Edit the records below so that each "common name" becomes "everyday name", and give them back with every other word left the same.

╭──

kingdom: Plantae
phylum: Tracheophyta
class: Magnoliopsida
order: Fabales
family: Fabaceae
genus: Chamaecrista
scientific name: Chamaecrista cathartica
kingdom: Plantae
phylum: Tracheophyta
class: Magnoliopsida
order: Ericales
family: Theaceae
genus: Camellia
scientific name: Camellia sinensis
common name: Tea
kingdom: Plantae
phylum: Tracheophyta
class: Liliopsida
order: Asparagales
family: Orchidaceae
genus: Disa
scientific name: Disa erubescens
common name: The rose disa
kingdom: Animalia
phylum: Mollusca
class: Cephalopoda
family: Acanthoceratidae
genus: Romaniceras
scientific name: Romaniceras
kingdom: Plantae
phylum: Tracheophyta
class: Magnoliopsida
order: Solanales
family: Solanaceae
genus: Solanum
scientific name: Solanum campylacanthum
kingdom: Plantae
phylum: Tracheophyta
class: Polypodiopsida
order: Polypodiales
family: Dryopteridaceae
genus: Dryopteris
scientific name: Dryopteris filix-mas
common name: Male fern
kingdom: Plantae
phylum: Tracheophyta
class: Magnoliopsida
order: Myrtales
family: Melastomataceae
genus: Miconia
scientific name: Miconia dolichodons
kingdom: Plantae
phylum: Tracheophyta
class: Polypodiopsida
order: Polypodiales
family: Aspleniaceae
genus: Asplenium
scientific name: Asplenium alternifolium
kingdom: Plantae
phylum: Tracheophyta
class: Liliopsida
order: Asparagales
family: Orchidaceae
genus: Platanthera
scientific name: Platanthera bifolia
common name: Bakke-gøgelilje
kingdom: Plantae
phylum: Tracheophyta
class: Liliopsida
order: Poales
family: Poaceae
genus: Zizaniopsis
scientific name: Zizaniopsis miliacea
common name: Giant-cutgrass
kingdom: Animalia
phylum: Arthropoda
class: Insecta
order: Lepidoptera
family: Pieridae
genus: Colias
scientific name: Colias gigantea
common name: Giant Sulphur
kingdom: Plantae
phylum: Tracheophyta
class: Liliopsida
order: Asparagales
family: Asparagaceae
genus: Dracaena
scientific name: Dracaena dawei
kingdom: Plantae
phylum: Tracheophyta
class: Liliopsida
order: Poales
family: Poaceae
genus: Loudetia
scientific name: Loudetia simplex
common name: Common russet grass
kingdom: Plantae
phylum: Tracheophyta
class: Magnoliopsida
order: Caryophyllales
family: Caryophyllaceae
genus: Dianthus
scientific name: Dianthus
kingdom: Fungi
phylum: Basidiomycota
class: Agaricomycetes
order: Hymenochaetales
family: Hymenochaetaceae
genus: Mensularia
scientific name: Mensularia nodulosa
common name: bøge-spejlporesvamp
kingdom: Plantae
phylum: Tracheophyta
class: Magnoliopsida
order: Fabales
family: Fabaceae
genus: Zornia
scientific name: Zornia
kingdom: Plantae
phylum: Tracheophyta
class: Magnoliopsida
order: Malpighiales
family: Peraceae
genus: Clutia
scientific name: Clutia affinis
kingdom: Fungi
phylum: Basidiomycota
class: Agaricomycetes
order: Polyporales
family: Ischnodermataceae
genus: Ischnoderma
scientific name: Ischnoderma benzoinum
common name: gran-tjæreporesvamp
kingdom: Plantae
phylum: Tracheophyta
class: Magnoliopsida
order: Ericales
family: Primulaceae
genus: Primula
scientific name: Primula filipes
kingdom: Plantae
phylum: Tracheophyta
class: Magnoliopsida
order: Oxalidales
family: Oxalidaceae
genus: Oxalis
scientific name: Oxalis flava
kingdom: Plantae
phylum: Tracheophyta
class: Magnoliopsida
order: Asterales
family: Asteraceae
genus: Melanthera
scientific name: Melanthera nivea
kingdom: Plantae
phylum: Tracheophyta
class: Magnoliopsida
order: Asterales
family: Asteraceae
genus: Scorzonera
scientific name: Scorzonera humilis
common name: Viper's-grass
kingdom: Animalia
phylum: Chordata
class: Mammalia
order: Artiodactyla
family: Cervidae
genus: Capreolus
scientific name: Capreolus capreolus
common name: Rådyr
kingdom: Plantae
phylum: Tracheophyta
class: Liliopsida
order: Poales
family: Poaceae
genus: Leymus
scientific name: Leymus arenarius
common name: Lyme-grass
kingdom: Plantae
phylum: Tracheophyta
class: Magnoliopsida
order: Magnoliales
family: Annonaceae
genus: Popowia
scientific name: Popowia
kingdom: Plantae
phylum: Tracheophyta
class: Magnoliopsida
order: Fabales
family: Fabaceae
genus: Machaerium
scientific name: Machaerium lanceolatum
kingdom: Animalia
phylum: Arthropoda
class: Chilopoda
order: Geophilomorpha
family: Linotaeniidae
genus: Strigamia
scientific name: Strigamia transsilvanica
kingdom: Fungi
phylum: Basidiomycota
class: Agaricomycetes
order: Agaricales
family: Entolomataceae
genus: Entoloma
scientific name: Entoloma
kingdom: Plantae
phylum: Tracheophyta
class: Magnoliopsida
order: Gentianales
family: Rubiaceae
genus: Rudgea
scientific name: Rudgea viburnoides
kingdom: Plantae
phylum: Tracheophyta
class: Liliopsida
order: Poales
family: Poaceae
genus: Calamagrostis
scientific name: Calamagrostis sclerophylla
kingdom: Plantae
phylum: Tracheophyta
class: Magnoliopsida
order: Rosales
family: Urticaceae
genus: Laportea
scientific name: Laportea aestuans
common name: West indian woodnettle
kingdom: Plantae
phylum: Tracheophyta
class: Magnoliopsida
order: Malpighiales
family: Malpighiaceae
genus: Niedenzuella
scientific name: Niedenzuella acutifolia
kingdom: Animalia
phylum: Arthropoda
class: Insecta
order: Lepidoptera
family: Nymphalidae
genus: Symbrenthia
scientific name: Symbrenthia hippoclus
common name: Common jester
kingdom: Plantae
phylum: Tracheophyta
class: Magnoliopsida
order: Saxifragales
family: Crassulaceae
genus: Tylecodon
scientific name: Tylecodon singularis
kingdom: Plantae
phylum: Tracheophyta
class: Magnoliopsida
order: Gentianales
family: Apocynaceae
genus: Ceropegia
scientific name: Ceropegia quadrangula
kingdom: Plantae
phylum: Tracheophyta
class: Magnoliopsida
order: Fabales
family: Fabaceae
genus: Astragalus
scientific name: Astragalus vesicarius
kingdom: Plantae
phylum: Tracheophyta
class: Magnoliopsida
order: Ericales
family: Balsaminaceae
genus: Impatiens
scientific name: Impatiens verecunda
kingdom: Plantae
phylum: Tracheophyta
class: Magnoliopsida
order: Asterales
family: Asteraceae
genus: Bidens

╰──

OUTPUT FOR THIS EXERCISE —
kingdom: Plantae
phylum: Tracheophyta
class: Magnoliopsida
order: Fabales
family: Fabaceae
genus: Chamaecrista
scientific name: Chamaecrista cathartica
kingdom: Plantae
phylum: Tracheophyta
class: Magnoliopsida
order: Ericales
family: Theaceae
genus: Camellia
scientific name: Camellia sinensis
everyday name: Tea
kingdom: Plantae
phylum: Tracheophyta
class: Liliopsida
order: Asparagales
family: Orchidaceae
genus: Disa
scientific name: Disa erubescens
everyday name: The rose disa
kingdom: Animalia
phylum: Mollusca
class: Cephalopoda
family: Acanthoceratidae
genus: Romaniceras
scientific name: Romaniceras
kingdom: Plantae
phylum: Tracheophyta
class: Magnoliopsida
order: Solanales
family: Solanaceae
genus: Solanum
scientific name: Solanum campylacanthum
kingdom: Plantae
phylum: Tracheophyta
class: Polypodiopsida
order: Polypodiales
family: Dryopteridaceae
genus: Dryopteris
scientific name: Dryopteris filix-mas
everyday name: Male fern
kingdom: Plantae
phylum: Tracheophyta
class: Magnoliopsida
order: Myrtales
family: Melastomataceae
genus: Miconia
scientific name: Miconia dolichodons
kingdom: Plantae
phylum: Tracheophyta
class: Polypodiopsida
order: Polypodiales
family: Aspleniaceae
genus: Asplenium
scientific name: Asplenium alternifolium
kingdom: Plantae
phylum: Tracheophyta
class: Liliopsida
order: Asparagales
family: Orchidaceae
genus: Platanthera
scientific name: Platanthera bifolia
everyday name: Bakke-gøgelilje
kingdom: Plantae
phylum: Tracheophyta
class: Liliopsida
order: Poales
family: Poaceae
genus: Zizaniopsis
scientific name: Zizaniopsis miliacea
everyday name: Giant-cutgrass
kingdom: Animalia
phylum: Arthropoda
class: Insecta
order: Lepidoptera
family: Pieridae
genus: Colias
scientific name: Colias gigantea
everyday name: Giant Sulphur
kingdom: Plantae
phylum: Tracheophyta
class: Liliopsida
order: Asparagales
family: Asparagaceae
genus: Dracaena
scientific name: Dracaena dawei
kingdom: Plantae
phylum: Tracheophyta
class: Liliopsida
order: Poales
family: Poaceae
genus: Loudetia
scientific name: Loudetia simplex
everyday name: Common russet grass
kingdom: Plantae
phylum: Tracheophyta
class: Magnoliopsida
order: Caryophyllales
family: Caryophyllaceae
genus: Dianthus
scientific name: Dianthus
kingdom: Fungi
phylum: Basidiomycota
class: Agaricomycetes
order: Hymenochaetales
family: Hymenochaetaceae
genus: Mensularia
scientific name: Mensularia nodulosa
everyday name: bøge-spejlporesvamp
kingdom: Plantae
phylum: Tracheophyta
class: Magnoliopsida
order: Fabales
family: Fabaceae
genus: Zornia
scientific name: Zornia
kingdom: Plantae
phylum: Tracheophyta
class: Magnoliopsida
order: Malpighiales
family: Peraceae
genus: Clutia
scientific name: Clutia affinis
kingdom: Fungi
phylum: Basidiomycota
class: Agaricomycetes
order: Polyporales
family: Ischnodermataceae
genus: Ischnoderma
scientific name: Ischnoderma benzoinum
everyday name: gran-tjæreporesvamp
kingdom: Plantae
phylum: Tracheophyta
class: Magnoliopsida
order: Ericales
family: Primulaceae
genus: Primula
scientific name: Primula filipes
kingdom: Plantae
phylum: Tracheophyta
class: Magnoliopsida
order: Oxalidales
family: Oxalidaceae
genus: Oxalis
scientific name: Oxalis flava
kingdom: Plantae
phylum: Tracheophyta
class: Magnoliopsida
order: Asterales
family: Asteraceae
genus: Melanthera
scientific name: Melanthera nivea
kingdom: Plantae
phylum: Tracheophyta
class: Magnoliopsida
order: Asterales
family: Asteraceae
genus: Scorzonera
scientific name: Scorzonera humilis
everyday name: Viper's-grass
kingdom: Animalia
phylum: Chordata
class: Mammalia
order: Artiodactyla
family: Cervidae
genus: Capreolus
scientific name: Capreolus capreolus
everyday name: Rådyr
kingdom: Plantae
phylum: Tracheophyta
class: Liliopsida
order: Poales
family: Poaceae
genus: Leymus
scientific name: Leymus arenarius
everyday name: Lyme-grass
kingdom: Plantae
phylum: Tracheophyta
class: Magnoliopsida
order: Magnoliales
family: Annonaceae
genus: Popowia
scientific name: Popowia
kingdom: Plantae
phylum: Tracheophyta
class: Magnoliopsida
order: Fabales
family: Fabaceae
genus: Machaerium
scientific name: Machaerium lanceolatum
kingdom: Animalia
phylum: Arthropoda
class: Chilopoda
order: Geophilomorpha
family: Linotaeniidae
genus: Strigamia
scientific name: Strigamia transsilvanica
kingdom: Fungi
phylum: Basidiomycota
class: Agaricomycetes
order: Agaricales
family: Entolomataceae
genus: Entoloma
scientific name: Entoloma
kingdom: Plantae
phylum: Tracheophyta
class: Magnoliopsida
order: Gentianales
family: Rubiaceae
genus: Rudgea
scientific name: Rudgea viburnoides
kingdom: Plantae
phylum: Tracheophyta
class: Liliopsida
order: Poales
family: Poaceae
genus: Calamagrostis
scientific name: Calamagrostis sclerophylla
kingdom: Plantae
phylum: Tracheophyta
class: Magnoliopsida
order: Rosales
family: Urticaceae
genus: Laportea
scientific name: Laportea aestuans
everyday name: West indian woodnettle
kingdom: Plantae
phylum: Tracheophyta
class: Magnoliopsida
order: Malpighiales
family: Malpighiaceae
genus: Niedenzuella
scientific name: Niedenzuella acutifolia
kingdom: Animalia
phylum: Arthropoda
class: Insecta
order: Lepidoptera
family: Nymphalidae
genus: Symbrenthia
scientific name: Symbrenthia hippoclus
everyday name: Common jester
kingdom: Plantae
phylum: Tracheophyta
class: Magnoliopsida
order: Saxifragales
family: Crassulaceae
genus: Tylecodon
scientific name: Tylecodon singularis
kingdom: Plantae
phylum: Tracheophyta
class: Magnoliopsida
order: Gentianales
family: Apocynaceae
genus: Ceropegia
scientific name: Ceropegia quadrangula
kingdom: Plantae
phylum: Tracheophyta
class: Magnoliopsida
order: Fabales
family: Fabaceae
genus: Astragalus
scientific name: Astragalus vesicarius
kingdom: Plantae
phylum: Tracheophyta
class: Magnoliopsida
order: Ericales
family: Balsaminaceae
genus: Impatiens
scientific name: Impatiens verecunda
kingdom: Plantae
phylum: Tracheophyta
class: Magnoliopsida
order: Asterales
family: Asteraceae
genus: Bidens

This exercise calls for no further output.